For 10 years now, the Marvel Cinematic Universe (MCU) has been a web of interlinked films full of connections, crossovers and cameos, becoming a remarkable and bold film franchise unlike any other before it. With the latest blockbuster entry, Avengers: Infinity War, Marvel Studios has promised a sort of culmination of the past 18 movies-worth of stories and characters. While it isn’t without its faults, Infinity War makes good on its promise and remains a solid entry in the oversaturated series due to its high-stakes story, captivating characters and luscious visual effects.
Coming off of great successes with 2014’s Captain America: Winter Soldier and its 2016 follow-up, Civil War, Joe and Anthony Russo graciously return to direct the 19th entry in the long-running series (with a direct follow-up slated for next May). It’s almost disingenuous to merely label Infinity War as an “Avengers” film, however. Whether they’re an Avenger or not, nearly every major character in the MCU as well as their sidekick is featured here — including Black Panther, Spider-Man, Scarlet Witch and the entire Guardians of the Galaxy roster — and it’s honestly awesome to see so many of these characters sharing the screen together in a single film.
Opposite them is a foe deserving to be challenged by such a large army of superheroes. After being alluded to and even receiving some brief cameos in previous entries, Thanos (Josh Brolin) is finally allowed to become the center of attention here. I’ve felt frustrated with Marvel’s villains in the past, often believing that many of them lack substantial backstories or compelling motivations, and I was also very skeptical about the film’s ability to finally make good on the years-long build-up of the character. Thankfully, though, Thanos easily becomes one of the MCU’s greatest villains in his first major appearance.
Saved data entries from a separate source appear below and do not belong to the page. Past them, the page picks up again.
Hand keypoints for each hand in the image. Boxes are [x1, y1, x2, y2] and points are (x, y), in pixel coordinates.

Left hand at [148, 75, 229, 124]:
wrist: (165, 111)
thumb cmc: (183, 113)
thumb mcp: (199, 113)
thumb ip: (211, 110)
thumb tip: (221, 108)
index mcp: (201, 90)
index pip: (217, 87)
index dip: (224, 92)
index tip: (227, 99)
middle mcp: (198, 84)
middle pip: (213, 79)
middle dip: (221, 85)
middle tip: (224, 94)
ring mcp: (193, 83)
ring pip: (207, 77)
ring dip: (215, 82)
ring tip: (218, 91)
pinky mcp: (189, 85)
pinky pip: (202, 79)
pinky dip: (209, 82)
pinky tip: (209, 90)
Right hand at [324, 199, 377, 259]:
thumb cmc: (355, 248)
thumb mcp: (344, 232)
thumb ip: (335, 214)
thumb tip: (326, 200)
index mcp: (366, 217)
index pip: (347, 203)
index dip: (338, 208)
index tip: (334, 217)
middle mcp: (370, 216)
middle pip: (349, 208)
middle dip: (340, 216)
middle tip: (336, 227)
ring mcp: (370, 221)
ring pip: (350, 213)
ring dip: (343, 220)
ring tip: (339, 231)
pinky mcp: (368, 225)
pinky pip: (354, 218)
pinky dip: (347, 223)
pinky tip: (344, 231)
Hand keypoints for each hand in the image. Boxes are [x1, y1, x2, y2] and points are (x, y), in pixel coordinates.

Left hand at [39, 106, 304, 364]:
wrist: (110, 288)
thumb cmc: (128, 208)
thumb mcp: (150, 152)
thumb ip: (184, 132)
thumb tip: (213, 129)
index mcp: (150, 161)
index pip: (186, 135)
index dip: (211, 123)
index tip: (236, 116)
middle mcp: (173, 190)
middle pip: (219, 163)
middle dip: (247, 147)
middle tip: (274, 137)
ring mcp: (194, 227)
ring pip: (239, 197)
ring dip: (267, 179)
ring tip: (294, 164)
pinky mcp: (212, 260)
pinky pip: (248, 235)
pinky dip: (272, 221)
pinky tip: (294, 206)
Brolin, who’s completely masked behind the computer-generated character, is also among the film’s best assets and shines through with a phenomenal performance.
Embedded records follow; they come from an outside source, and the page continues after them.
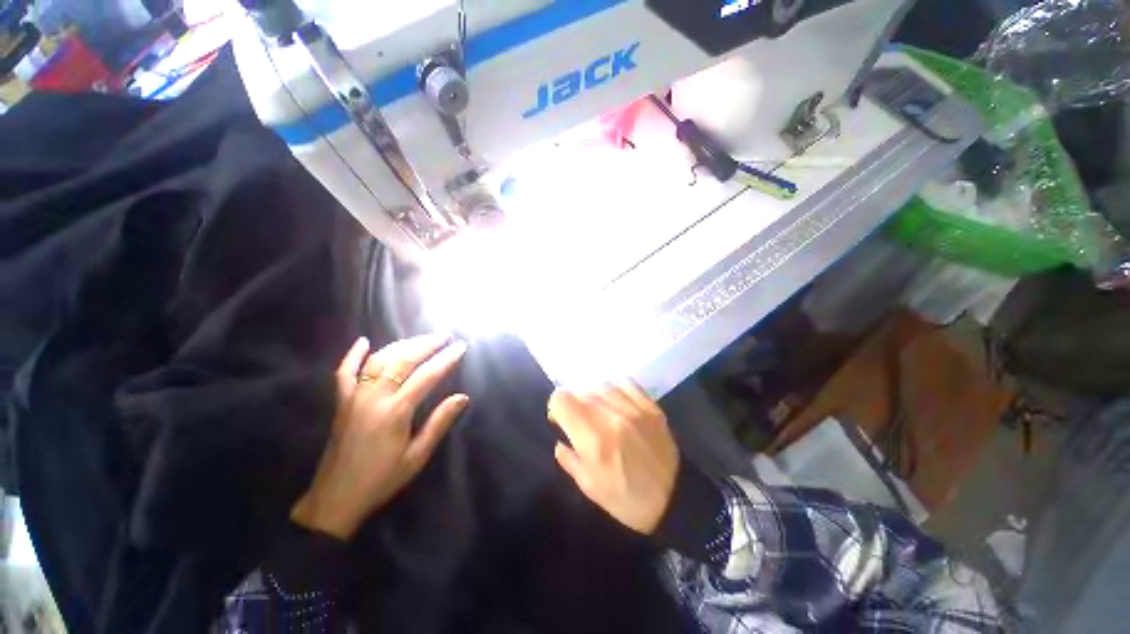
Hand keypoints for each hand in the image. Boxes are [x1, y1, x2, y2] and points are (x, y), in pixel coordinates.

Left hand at [292, 335, 468, 539]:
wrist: (335, 500)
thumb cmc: (381, 480)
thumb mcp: (417, 456)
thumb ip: (439, 423)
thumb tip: (462, 397)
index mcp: (395, 412)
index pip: (427, 376)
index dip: (446, 359)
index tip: (461, 346)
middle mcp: (374, 398)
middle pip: (402, 361)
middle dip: (426, 345)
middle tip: (444, 336)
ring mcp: (354, 398)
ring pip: (378, 361)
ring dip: (401, 345)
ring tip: (420, 339)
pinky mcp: (340, 403)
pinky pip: (344, 373)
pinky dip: (353, 355)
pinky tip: (363, 341)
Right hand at [548, 382, 678, 534]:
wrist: (675, 499)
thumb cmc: (628, 500)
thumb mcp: (590, 488)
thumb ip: (569, 460)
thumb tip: (560, 441)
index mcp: (593, 439)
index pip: (562, 399)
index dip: (556, 407)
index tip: (561, 421)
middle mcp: (611, 417)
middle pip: (579, 390)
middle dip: (574, 403)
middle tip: (581, 421)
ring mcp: (633, 408)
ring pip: (600, 383)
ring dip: (593, 395)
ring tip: (599, 411)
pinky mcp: (650, 405)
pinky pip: (625, 382)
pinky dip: (614, 387)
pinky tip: (615, 401)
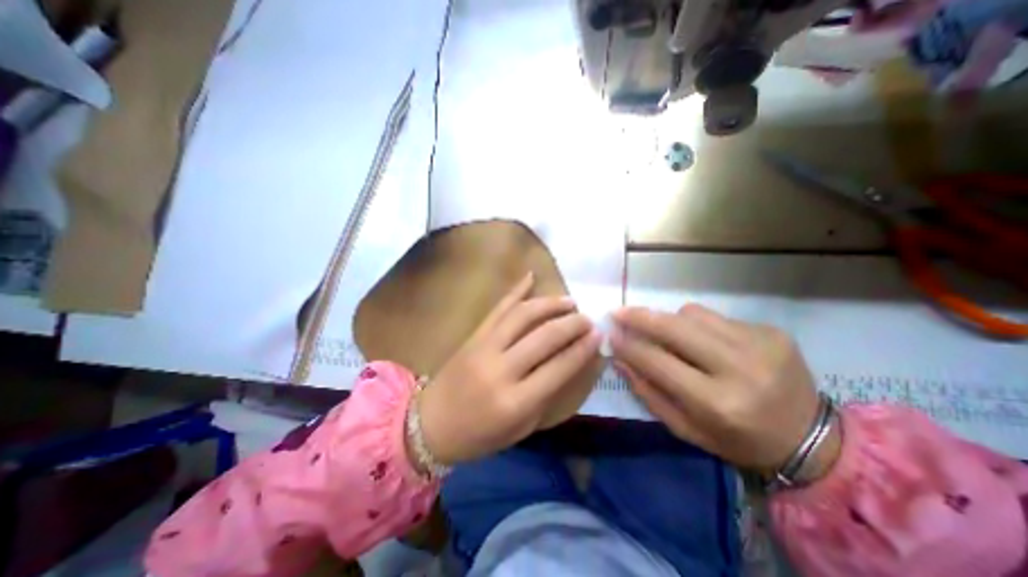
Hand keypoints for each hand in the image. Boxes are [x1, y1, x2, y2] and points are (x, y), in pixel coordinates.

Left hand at [413, 274, 600, 467]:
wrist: (431, 424)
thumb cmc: (480, 435)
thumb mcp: (522, 427)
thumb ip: (548, 394)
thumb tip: (574, 362)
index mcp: (516, 402)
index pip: (560, 367)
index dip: (583, 348)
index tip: (599, 334)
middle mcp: (501, 370)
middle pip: (545, 337)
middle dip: (572, 323)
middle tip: (588, 318)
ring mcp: (484, 347)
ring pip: (523, 315)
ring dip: (550, 304)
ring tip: (569, 301)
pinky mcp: (474, 335)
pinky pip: (498, 308)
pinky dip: (516, 290)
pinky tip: (531, 276)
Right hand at [614, 305, 830, 474]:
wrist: (813, 441)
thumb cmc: (738, 441)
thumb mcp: (686, 429)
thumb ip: (648, 392)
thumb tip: (620, 358)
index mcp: (718, 403)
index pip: (657, 361)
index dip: (629, 345)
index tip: (610, 333)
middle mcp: (740, 368)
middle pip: (674, 328)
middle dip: (640, 317)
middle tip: (619, 312)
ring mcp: (760, 344)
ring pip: (692, 314)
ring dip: (670, 320)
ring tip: (666, 334)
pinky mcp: (772, 331)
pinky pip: (715, 316)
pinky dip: (697, 324)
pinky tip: (701, 340)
In borrowing from comic book source material, screenwriters Christopher Markus and Stephen McFeely craft an engaging story centered around Thanos’ desire for amassing the six Infinity Stones that are scattered across the galaxy. When gathered together, these magical stones grant the possessor with absolute power. This includes the ability to wipe half of the universe’s population in an instant, which is exactly what Thanos wants to use them for, although his rationale may actually surprise you in a good way. Of course, it’s up to the two-dozen superheroes to stop him from completing his goal, and they’re willing to do so at any cost.
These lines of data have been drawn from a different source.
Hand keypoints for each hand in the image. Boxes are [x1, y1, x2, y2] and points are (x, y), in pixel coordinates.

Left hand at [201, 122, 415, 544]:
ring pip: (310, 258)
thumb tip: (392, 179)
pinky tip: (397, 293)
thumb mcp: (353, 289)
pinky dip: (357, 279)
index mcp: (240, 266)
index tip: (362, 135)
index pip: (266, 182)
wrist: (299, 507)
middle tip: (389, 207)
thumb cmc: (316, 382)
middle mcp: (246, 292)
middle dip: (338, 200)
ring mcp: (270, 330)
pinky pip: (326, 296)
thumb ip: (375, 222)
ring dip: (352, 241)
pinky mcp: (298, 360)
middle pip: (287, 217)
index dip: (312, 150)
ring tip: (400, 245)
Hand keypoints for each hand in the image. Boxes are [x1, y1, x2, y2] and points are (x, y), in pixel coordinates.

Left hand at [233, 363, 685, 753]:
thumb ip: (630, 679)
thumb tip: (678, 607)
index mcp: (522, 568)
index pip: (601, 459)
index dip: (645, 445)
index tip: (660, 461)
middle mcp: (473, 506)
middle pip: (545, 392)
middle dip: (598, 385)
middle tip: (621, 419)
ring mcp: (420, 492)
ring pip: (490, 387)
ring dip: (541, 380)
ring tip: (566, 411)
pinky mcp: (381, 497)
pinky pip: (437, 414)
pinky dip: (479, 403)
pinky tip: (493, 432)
In featuring so many characters, though, the story of Infinity War becomes too bloated and its many characters spread too thin. The heroes are split into three main groups (and the film split into thirds), essentially, as they each attempt to stop Thanos in some way. Basically, Iron Man leads one group, and Thor and Captain America lead their own as well, each battling some of Thanos’ lieutenants along the way before getting to the main event.
There’s two-thirds of a great film here, as the Iron Man sections become the most integral to the main plot, while also highlighting some more incredible moments between Spiderman and Iron Man. The Thor-led parts add some spectacle and humor, with the interactions he shares with the Guardians being some of my favorite moments of the entire film. The obvious weak link here, though, is the Captain America portion, which is spent mostly in Wakanda alongside Black Panther. It’s unfortunate, because Black Panther recently became one of my favorite MCU films, and yet here his potential is all but wasted along with so many others.
The many action sequences included throughout can be fun to watch, but also fail to showcase anything we haven’t yet seen before in these films, ultimately leaving little impact. It’s too bad, too, because the special effects are as stunning as ever here, and the acting from the dozens of A-listers is, for the most part, really great. Infinity War does feel riskier than the last few Avengers movies, and is much darker than many of the recent Marvel films have been. And while I am interested to see the next Avengers installment, this film sort of fails to be the groundbreaking event I wanted and expected it to be.
Avengers: Infinity War isn’t going to generate any new fans for the franchise, but is likely to satisfy everyone who’s already been invested in the MCU since day one, and maybe even still impress those who have been feeling the overwhelming fatigue of superhero films as of late.